Tip 3: Capture Bilateral Pay

If your surgeon samples left and right inguinofemoral lymph nodes, reporting just 38531 for the service will cost you pay. The national facility rate for 38531 is $454.09 (conversion factor 36.0391). That’s what your Medicare contractor will pay if you bill 38531.

But if your surgeon excised nodes from the left and the right, you should report 38531-50 (Bilateral procedure). Appending the modifier means that your Medicare contractor should pay 150 percent of the unilateral rate, or $681.14.

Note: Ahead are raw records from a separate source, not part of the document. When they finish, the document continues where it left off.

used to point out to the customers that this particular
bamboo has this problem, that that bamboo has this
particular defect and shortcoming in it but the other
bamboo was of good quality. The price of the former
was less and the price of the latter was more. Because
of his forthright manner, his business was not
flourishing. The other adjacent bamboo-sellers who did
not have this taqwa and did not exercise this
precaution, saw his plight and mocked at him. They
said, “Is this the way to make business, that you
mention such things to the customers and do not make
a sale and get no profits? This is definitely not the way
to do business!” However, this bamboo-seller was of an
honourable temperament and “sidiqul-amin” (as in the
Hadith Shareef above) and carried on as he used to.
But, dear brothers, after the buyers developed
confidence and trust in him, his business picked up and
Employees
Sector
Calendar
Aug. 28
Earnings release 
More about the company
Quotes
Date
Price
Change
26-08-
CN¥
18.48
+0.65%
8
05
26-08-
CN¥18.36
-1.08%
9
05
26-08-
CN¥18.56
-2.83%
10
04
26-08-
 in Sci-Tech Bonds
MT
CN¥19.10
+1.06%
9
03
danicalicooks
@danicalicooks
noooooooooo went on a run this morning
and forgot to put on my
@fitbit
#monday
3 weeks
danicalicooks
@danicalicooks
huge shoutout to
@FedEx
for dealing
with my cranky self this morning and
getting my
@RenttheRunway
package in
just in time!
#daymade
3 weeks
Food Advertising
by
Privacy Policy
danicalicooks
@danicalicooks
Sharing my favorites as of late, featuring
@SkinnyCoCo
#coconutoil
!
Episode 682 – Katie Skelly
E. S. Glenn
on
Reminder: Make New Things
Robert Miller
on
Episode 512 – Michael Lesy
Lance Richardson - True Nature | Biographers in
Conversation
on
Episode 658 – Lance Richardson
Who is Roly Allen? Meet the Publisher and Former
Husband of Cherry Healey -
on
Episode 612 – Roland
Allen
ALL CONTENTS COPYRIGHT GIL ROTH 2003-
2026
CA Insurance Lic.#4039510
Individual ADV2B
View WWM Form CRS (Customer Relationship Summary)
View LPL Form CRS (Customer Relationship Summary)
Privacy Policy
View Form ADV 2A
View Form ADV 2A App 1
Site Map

Bilateral: “You can always check the Medicare Physician Fee Schedule to see if you’re allowed to use the bilateral modifier with a specific code. A modifier indicator of ‘1’ in column Z means that you can use modifier 50 with the code,” Joy says.

Some payers may request that instead of using modifier 50, you bill two units of the code. “Commercial payers have different guidelines on when modifier 50 applies versus RT (Right side) and LT (Left side), so keep that in mind,” notes Sarah L. Goodman, MBA, CHCAF, COC, CCP, FCS, president and CEO of SLG, Inc. Consulting in Raleigh, North Carolina. Alternatively, some payers may expect you to report 38531 x 2, or to report a single unit of 38531 on two separate claim lines.

Regardless of the reporting mechanism, you should expect payment of one and a half times what you would receive if the surgeon removed nodes from just one side.